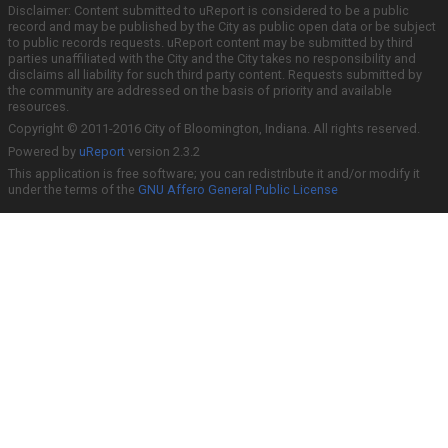
Disclaimer: Content submitted to uReport is considered to be a public
record and may be published by the City as public open data or be subject
to public records requests. uReport content may be submitted by third
parties unaffiliated with the City and the City takes no responsibility and
disclaims all liability for such third party content. Requests submitted by
the community are addressed on the basis of priority and available
resources.
Copyright © 2011-2016 City of Bloomington, Indiana. All rights reserved.
Powered by
uReport
version 2.3.2
This application is free software; you can redistribute it and/or modify it
under the terms of the
GNU Affero General Public License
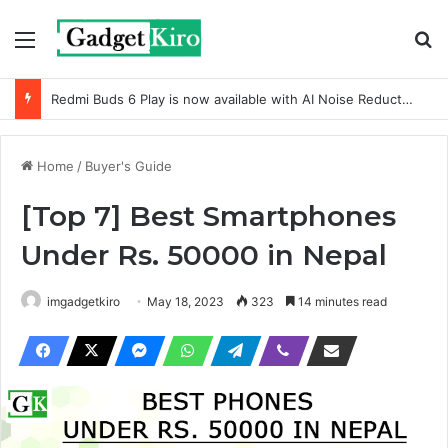
Menu
Se
Redmi Buds 6 Active with Dual-mic noise reduction
Home
/
Buyer's Guide
[Top 7] Best Smartphones
Under Rs. 50000 in Nepal
imgadgetkiro
May 18, 2023
323
14 minutes read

* * * *

### WHAT THIS TASK INVOLVES
Exactly the lines from the one containing "Under Rs. 50000 in Nepal" through the end of the records above are to be printed, and no others.

### SOLUTION TO THIS TASK
Under Rs. 50000 in Nepal
imgadgetkiro
May 18, 2023
323
14 minutes read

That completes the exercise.